Why YOU Should do Single Leg Exercises

The Importance of Single Leg Training

Coaches will always argue the value of single leg training. Some coaches think of single leg training the end all be all of training the lower body while other coaches scoff at the idea of including it into their program. In my eyes, squats and deadlifts will always be king, but single leg exercises are essential to keeping athletes healthy and complimenting the king lifts.

Single leg training is a staple in the training program of my athletes, especially for baseball players. For those of you that aren’t familiar with single leg exercise this includes exercise like lunges, step ups and split squats. These exercises generally do not make up the meat of my training program, but instead they are supplemental   to heavy bilateral exercises like squats and deadlift variations.

Why is Single Leg Training Important?

Single leg exercises are crucial to the health and performance of an athlete because they help athletes overcome muscular imbalances caused from playing their sport.

By overcoming muscular imbalances athletes will be less likely to get injured and will achieve higher levels of performance. This goes especially for athletes who play sports like baseball, in which the same motions are constantly repeated on one side of the body.

Pattern overload will lead to muscular imbalances and will leave the athlete more vulnerable to injury.

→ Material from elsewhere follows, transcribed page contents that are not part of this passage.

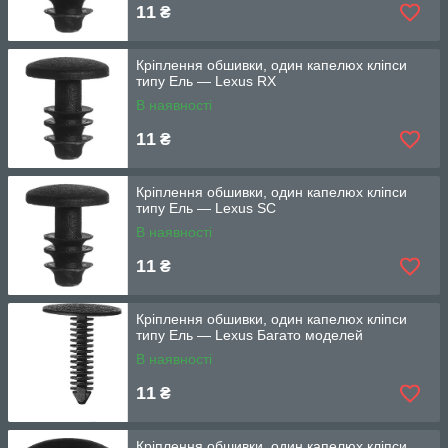
11
₴
Кріплення обшивки, один капелюх кліпси
типу Ель — Lexus RX
В наявності
11
₴
Кріплення обшивки, один капелюх кліпси
типу Ель — Lexus SC
В наявності
11
₴
Кріплення обшивки, один капелюх кліпси
типу Ель — Lexus Багато моделей
В наявності
11
₴
Кріплення обшивки, один капелюх кліпси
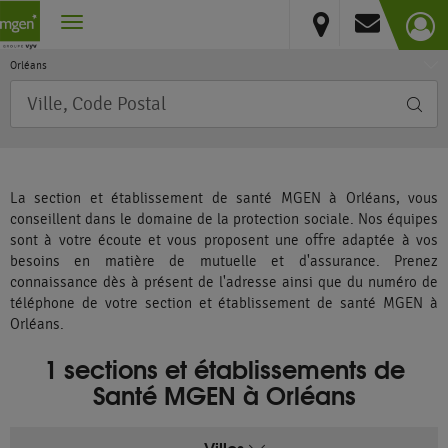
Centre-Val de Loire
Vous résidez hors France métropolitaine et DOM
Loiret
Orléans
Requête
La section et établissement de santé MGEN à Orléans, vous
conseillent dans le domaine de la protection sociale. Nos équipes
sont à votre écoute et vous proposent une offre adaptée à vos
besoins en matière de mutuelle et d'assurance. Prenez
connaissance dès à présent de l'adresse ainsi que du numéro de
téléphone de votre section et établissement de santé MGEN à
Orléans.
1 sections et établissements de
Santé MGEN à Orléans
Villes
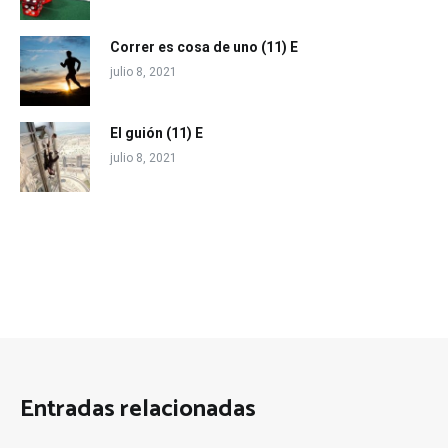
Correr es cosa de uno (11) E
julio 8, 2021
El guión (11) E
julio 8, 2021
Entradas relacionadas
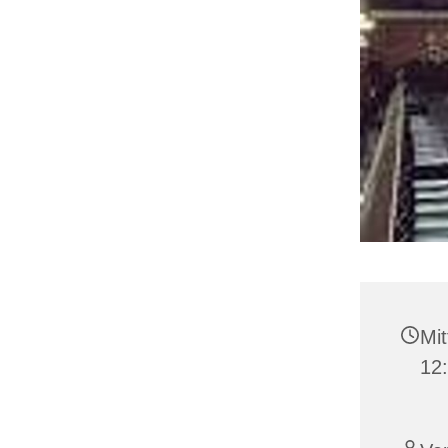
Mit
12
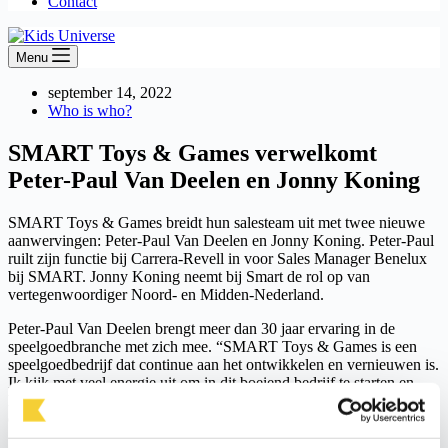
Contact
Menu
september 14, 2022
Who is who?
SMART Toys & Games verwelkomt
Peter-Paul Van Deelen en Jonny Koning
SMART Toys & Games breidt hun salesteam uit met twee nieuwe
aanwervingen: Peter-Paul Van Deelen en Jonny Koning. Peter-Paul
ruilt zijn functie bij Carrera-Revell in voor Sales Manager Benelux
bij SMART. Jonny Koning neemt bij Smart de rol op van
vertegenwoordiger Noord- en Midden-Nederland.
Peter-Paul Van Deelen brengt meer dan 30 jaar ervaring in de
speelgoedbranche met zich mee. “SMART Toys & Games is een
speelgoedbedrijf dat continue aan het ontwikkelen en vernieuwen is.
Ik kijk met veel energie uit om in dit boeiend bedrijf te starten en
hoop met mijn ervaring en kennis, samen met het hele salesteam,
een belangrijke bijdrage te kunnen leveren in de verdere groei van
SMART”.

uni 300x168 Q & A: Assistance Exercises

How to Incorporate Single Leg Training into Your Program?

For advanced athletes who are not injured we typically perform a single leg exercise following a squat or deadlift variation. It is used to supplement the main exercise of the day.

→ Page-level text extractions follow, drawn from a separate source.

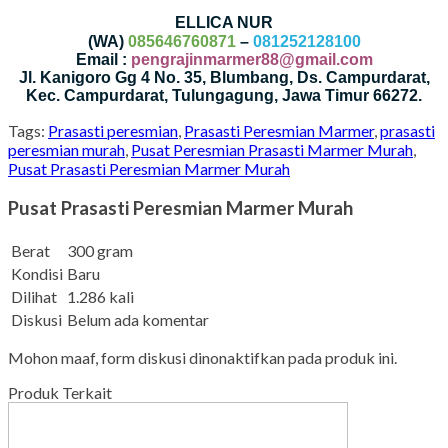
ELLICA NUR
(WA)
085646760871
–
081252128100
Email :
pengrajinmarmer88@gmail.com
Jl. Kanigoro Gg 4 No. 35, Blumbang, Ds. Campurdarat,
Kec. Campurdarat, Tulungagung, Jawa Timur 66272.
Tags:
Prasasti peresmian
,
Prasasti Peresmian Marmer
,
prasasti
peresmian murah
,
Pusat Peresmian Prasasti Marmer Murah
,
Pusat Prasasti Peresmian Marmer Murah
Pusat Prasasti Peresmian Marmer Murah
Berat
300 gram
Kondisi
Baru
Dilihat
1.286 kali
Diskusi
Belum ada komentar
Mohon maaf, form diskusi dinonaktifkan pada produk ini.
Produk Terkait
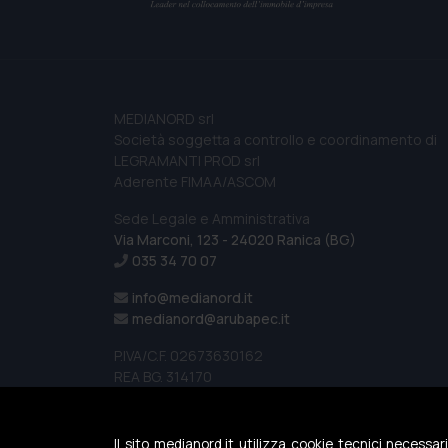
MEDIANORD srl
Società soggetta a controllo e coordinamento di
LEGRAMANTI PROD srl
Aderente FIMAA/ASCOM
Sede Legale e Amministrativa
Via Marconi, 123 - 24020 Ranica (BG)
035 34 70 07
info@medianord.it
medianord@arubapec.it
P.IVA/C.F. 02673630162
REA BG. 314170
Capitale Sociale €10 400 I.V.
Il sito medianord.it utilizza cookie tecnici necessar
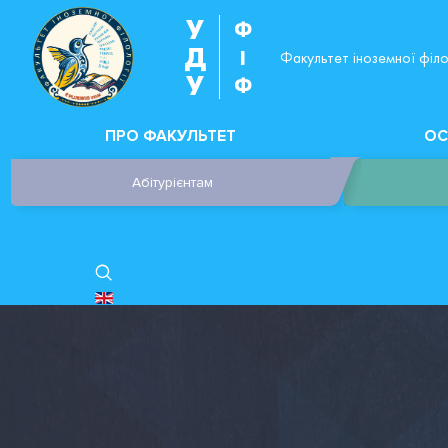
У
Ф
Д
І
Факультет іноземної філо
У
Ф
ПРО ФАКУЛЬТЕТ
ОС
Абітурієнтам
ОБЕРІТЬ СВОЮ МОВУ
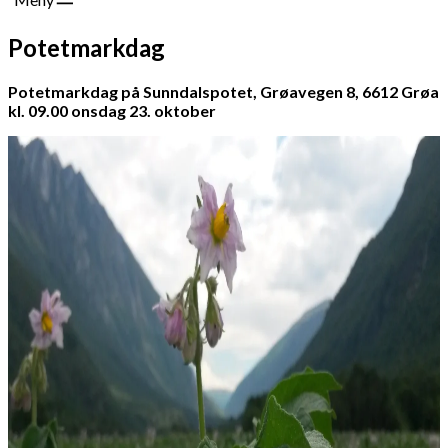
Potetmarkdag
Potetmarkdag
på Sunndalspotet, Grøavegen 8, 6612 Grøa
kl. 09.00 onsdag 23. oktober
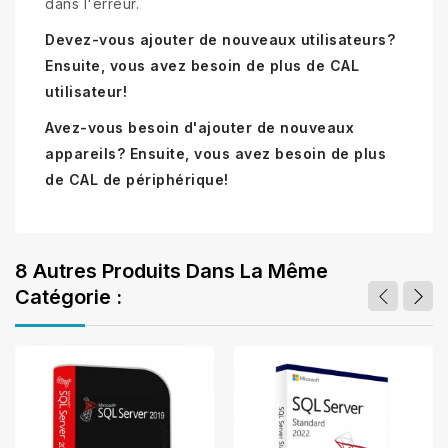
dans l'erreur.
Devez-vous ajouter de nouveaux utilisateurs?
Ensuite, vous avez besoin de plus de CAL
utilisateur!
Avez-vous besoin d'ajouter de nouveaux
appareils? Ensuite, vous avez besoin de plus
de CAL de périphérique!
8 Autres Produits Dans La Même
Catégorie :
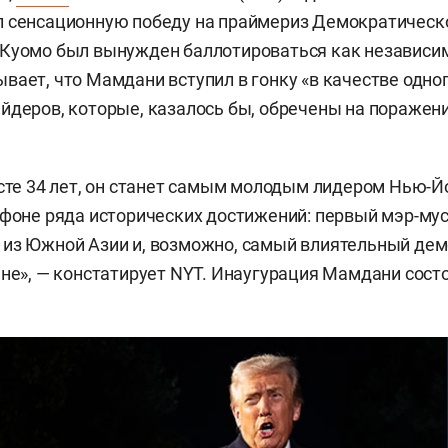
 сенсационную победу на праймериз Демократическо
 Куомо был вынужден баллотироваться как независи
вает, что Мамдани вступил в гонку «в качестве одно
йдеров, которые, казалось бы, обречены на поражени
асте 34 лет, он станет самым молодым лидером Нью-Й
 фоне ряда исторических достижений: первый мэр-му
 из Южной Азии и, возможно, самый влиятельный де
ане», — констатирует NYT. Инаугурация Мамдани состо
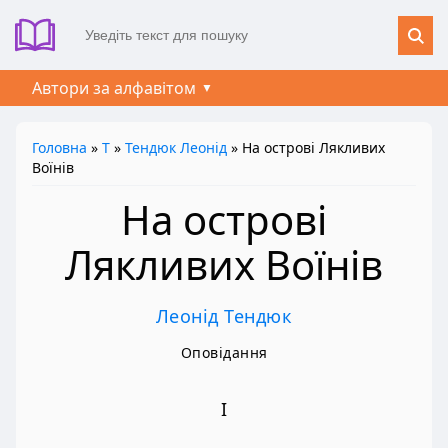
Автори за алфавітом
Головна
»
Т
»
Тендюк Леонід
» На острові Лякливих
Воїнів
На острові
Лякливих Воїнів
Леонід Тендюк
Оповідання
І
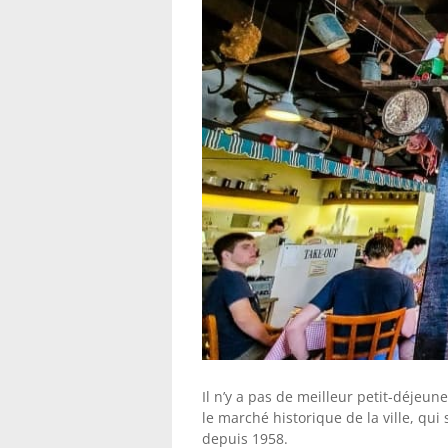
Il n’y a pas de meilleur petit-déjeun
le marché historique de la ville, qu
depuis 1958.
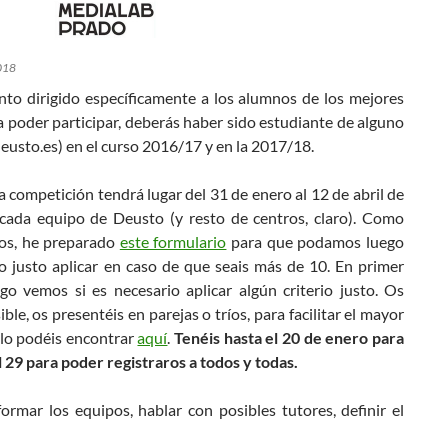
018
to dirigido específicamente a los alumnos de los mejores
 poder participar, deberás haber sido estudiante de alguno
usto.es) en el curso 2016/17 y en la 2017/18.
a competición tendrá lugar del 31 de enero al 12 de abril de
cada equipo de Deusto (y resto de centros, claro). Como
pos, he preparado
este formulario
para que podamos luego
io justo aplicar en caso de que seais más de 10. En primer
ego vemos si es necesario aplicar algún criterio justo. Os
le, os presentéis en parejas o tríos, para facilitar el mayor
 lo podéis encontrar
aquí
.
Tenéis hasta el 20 de enero para
 29 para poder registraros a todos y todas.
ormar los equipos, hablar con posibles tutores, definir el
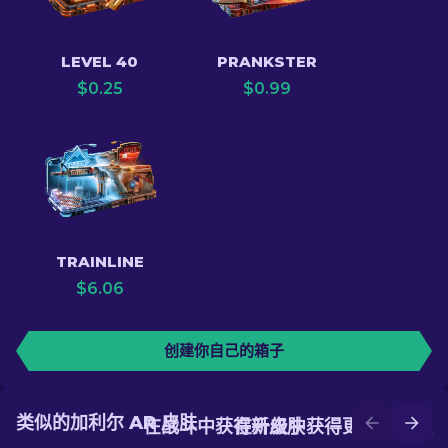
LEVEL 40
PRANKSTER
$
0.25
$
0.99
TRAINLINE
$
6.06
创建你自己的箱子
类似的加利尔 AR 皮肤
在战斗中获得新皮肤
在升级中获得更好的皮肤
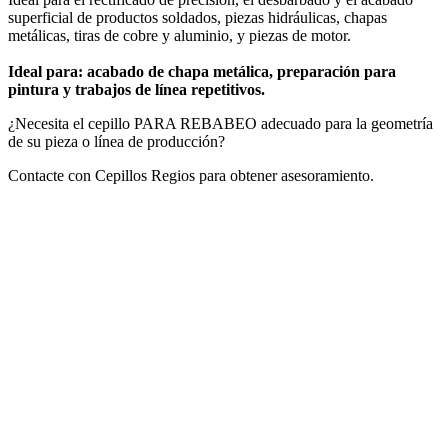
superficial de productos soldados, piezas hidráulicas, chapas
metálicas, tiras de cobre y aluminio, y piezas de motor.
Ideal para: acabado de chapa metálica, preparación para
pintura y trabajos de línea repetitivos.
¿Necesita el cepillo PARA REBABEO adecuado para la geometría
de su pieza o línea de producción?
Contacte con Cepillos Regios para obtener asesoramiento.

3-4 sets of 6-8 reps with each leg usually does the trick. I rarely have my athletes do more than 8 reps on single leg exercises because technique starts to become compromised. Let’s face it, nobody likes doing lunges or split squats for high reps. From experience I have seen that once you start to get into a higher rep range on these types of exercises technique starts to really break down.  I rather do 6-8 really good reps with each leg opposed to 10-12 sloppy reps with each leg.

For beginner or injured athletes, single leg training can be used as the main lower body exercise. It really depends on the athlete and where they are in their development. For example, if an athlete lacks the mobility in the lower half to get into a proper squat position or if they cannot handle a heavy load on their spine, or if there are some serious imbalances in their lower half, I have no problem having them focus on single leg exercises instead of squats.

Single leg exercise are extremely versatile. Exercises like lunges, split squats and step ups can be performed explosively with your bodyweight, or with dumbbells, kettlebells, various barbells or odd objects. They can be performed walking, forward, reverse or from a deficient. The opportunities are limitless.